■ Problem to solve
The word "Футбольна" marks the lines to report; pull each of them from the listing.

■ The data
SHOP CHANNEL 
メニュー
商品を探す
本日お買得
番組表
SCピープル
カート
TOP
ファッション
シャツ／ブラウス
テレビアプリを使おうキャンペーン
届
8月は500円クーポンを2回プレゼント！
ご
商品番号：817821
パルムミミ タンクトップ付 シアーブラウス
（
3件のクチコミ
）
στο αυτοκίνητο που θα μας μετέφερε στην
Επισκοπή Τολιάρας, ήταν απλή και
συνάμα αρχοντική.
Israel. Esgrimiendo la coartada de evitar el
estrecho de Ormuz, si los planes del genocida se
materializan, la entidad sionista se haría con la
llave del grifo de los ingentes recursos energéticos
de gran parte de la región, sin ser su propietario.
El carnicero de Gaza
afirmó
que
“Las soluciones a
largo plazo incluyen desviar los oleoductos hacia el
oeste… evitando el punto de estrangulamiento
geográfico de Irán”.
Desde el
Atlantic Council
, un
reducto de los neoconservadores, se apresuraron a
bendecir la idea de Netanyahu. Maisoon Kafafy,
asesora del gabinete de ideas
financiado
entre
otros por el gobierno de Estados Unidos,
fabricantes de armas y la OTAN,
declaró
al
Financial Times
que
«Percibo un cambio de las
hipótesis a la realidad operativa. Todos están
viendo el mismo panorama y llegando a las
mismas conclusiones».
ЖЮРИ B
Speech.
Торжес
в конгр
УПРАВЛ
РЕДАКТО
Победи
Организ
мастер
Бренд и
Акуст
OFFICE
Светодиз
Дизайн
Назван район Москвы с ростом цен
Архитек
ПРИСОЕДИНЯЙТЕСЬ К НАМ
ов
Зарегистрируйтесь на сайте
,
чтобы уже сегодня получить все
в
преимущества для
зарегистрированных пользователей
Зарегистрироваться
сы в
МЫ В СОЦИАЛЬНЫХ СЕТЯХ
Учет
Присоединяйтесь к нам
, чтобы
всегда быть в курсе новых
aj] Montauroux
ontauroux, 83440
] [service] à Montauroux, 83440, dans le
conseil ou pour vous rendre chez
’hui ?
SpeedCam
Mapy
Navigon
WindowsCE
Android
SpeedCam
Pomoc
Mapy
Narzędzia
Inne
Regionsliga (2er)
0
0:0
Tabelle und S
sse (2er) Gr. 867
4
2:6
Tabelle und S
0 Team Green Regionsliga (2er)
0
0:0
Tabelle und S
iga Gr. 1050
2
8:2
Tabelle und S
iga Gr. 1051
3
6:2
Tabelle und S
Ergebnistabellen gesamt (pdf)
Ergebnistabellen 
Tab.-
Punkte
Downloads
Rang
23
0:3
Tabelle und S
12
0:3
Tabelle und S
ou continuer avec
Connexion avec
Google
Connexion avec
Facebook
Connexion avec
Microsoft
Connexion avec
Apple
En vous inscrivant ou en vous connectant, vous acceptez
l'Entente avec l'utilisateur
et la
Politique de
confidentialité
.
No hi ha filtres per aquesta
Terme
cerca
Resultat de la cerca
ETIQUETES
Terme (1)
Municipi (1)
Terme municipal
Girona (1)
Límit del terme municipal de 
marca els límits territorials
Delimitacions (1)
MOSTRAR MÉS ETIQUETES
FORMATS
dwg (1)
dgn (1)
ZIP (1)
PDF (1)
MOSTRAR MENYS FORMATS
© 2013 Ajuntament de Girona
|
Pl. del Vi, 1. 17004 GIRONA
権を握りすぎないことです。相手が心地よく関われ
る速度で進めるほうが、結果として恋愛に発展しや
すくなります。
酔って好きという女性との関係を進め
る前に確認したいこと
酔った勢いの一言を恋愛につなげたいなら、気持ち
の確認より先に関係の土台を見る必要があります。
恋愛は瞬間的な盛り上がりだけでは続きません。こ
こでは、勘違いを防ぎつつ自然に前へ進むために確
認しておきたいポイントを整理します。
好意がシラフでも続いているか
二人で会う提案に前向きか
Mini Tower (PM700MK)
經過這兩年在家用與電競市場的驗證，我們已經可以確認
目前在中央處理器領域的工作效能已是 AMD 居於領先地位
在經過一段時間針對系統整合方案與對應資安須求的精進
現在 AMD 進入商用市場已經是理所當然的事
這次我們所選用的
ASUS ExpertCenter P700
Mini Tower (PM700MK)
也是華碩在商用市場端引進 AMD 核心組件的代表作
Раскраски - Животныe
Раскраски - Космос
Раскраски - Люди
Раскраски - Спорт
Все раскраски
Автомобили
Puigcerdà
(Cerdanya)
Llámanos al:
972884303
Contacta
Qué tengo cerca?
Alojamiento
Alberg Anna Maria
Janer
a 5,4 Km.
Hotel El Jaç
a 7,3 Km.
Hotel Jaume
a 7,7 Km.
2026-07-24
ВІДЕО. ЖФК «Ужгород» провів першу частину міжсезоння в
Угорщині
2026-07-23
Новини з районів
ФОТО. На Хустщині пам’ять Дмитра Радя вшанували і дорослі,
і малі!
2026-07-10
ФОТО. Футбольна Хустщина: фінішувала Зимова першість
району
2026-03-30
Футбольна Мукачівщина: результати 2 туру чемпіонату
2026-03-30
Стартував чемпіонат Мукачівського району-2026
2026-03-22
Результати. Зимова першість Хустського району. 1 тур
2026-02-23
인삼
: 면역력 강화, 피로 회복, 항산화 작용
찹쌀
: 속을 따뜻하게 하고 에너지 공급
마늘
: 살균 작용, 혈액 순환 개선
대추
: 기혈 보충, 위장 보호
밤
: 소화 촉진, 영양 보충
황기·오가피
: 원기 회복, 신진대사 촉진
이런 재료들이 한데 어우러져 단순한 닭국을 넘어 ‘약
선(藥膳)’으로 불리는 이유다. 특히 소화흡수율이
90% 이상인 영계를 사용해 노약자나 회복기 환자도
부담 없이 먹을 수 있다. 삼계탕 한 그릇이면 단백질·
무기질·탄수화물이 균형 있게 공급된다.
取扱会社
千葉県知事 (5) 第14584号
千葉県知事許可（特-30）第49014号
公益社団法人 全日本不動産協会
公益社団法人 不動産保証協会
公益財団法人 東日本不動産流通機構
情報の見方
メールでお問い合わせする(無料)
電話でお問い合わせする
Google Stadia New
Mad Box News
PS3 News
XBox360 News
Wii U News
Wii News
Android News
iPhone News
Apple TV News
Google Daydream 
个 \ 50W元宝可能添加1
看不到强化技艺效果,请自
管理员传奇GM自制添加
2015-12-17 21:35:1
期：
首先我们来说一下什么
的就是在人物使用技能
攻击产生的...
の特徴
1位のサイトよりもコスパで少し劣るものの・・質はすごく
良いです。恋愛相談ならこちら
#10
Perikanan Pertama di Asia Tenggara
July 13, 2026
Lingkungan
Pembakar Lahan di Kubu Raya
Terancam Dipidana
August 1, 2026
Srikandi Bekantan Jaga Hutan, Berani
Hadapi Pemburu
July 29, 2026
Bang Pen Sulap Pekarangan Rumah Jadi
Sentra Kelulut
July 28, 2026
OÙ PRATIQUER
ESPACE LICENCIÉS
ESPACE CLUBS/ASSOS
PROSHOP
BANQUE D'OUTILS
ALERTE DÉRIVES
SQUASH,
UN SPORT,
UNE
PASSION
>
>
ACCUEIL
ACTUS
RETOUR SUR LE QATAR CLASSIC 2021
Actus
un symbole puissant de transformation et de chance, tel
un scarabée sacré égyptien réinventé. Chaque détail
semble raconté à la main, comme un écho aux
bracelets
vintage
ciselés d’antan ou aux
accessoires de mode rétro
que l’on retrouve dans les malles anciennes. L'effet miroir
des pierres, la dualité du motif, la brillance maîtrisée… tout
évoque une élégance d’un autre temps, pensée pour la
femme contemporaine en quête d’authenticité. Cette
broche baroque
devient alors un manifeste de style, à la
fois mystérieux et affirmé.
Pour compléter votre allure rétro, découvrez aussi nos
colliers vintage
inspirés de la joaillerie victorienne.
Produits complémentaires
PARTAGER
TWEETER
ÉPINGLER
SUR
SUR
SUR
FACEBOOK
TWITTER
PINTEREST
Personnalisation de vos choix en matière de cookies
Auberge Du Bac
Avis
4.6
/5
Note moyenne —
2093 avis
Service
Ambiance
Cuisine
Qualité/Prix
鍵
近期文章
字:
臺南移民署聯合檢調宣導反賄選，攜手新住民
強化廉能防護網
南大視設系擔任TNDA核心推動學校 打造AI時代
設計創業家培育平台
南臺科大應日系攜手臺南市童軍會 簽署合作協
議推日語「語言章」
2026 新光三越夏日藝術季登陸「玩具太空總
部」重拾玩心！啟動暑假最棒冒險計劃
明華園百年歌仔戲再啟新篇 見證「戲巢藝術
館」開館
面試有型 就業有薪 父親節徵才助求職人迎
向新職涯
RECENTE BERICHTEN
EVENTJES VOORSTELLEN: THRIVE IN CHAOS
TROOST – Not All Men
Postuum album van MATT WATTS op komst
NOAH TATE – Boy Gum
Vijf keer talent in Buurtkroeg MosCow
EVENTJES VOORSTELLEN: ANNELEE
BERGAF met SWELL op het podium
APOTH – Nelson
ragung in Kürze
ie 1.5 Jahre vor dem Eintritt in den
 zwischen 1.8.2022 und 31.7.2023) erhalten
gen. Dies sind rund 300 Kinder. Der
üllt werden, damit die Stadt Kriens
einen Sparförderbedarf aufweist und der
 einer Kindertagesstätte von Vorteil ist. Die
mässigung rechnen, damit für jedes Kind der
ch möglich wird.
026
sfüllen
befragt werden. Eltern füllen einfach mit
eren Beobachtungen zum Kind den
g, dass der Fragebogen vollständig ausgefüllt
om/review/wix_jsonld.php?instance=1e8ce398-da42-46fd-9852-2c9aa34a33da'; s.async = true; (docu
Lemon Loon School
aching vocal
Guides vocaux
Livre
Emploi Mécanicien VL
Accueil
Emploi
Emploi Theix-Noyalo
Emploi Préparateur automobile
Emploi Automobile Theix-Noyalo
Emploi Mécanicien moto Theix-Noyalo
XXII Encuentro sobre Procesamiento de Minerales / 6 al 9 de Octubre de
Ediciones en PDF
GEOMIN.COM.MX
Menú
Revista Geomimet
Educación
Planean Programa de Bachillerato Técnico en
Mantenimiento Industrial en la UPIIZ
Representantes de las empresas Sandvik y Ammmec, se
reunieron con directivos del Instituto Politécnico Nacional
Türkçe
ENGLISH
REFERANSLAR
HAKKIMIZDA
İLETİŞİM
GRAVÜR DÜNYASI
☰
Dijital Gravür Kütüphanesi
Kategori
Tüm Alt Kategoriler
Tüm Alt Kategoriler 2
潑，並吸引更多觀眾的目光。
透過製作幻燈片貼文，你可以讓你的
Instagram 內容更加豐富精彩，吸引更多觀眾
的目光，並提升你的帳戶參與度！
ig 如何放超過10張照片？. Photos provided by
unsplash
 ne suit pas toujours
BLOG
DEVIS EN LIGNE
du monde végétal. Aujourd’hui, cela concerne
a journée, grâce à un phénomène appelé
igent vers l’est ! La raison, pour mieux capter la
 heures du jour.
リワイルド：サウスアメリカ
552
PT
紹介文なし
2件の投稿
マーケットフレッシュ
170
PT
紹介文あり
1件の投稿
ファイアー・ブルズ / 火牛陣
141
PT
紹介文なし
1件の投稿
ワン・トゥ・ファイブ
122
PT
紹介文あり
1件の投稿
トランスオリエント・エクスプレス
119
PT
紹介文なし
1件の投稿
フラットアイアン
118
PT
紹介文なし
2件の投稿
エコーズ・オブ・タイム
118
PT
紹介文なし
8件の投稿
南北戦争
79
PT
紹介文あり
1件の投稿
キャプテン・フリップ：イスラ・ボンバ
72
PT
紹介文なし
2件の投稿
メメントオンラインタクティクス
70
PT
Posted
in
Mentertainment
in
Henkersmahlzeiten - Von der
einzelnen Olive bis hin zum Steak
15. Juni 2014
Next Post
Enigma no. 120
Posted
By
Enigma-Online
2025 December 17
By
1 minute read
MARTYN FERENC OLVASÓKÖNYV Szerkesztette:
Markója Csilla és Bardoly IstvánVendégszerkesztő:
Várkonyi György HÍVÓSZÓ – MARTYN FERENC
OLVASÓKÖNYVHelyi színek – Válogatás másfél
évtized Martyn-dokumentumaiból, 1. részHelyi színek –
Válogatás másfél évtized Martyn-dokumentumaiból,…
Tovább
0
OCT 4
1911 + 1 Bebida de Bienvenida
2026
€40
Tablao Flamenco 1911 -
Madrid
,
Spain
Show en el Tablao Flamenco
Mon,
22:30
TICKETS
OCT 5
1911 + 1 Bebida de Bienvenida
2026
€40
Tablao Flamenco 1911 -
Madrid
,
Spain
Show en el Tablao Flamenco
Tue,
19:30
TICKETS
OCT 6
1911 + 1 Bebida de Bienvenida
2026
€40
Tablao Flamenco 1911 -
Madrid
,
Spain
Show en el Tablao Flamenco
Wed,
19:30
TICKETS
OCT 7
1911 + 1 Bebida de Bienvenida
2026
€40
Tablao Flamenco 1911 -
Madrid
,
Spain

■ Answer below
ФОТО. Футбольна Хустщина: фінішувала Зимова першість
Футбольна Мукачівщина: результати 2 туру чемпіонату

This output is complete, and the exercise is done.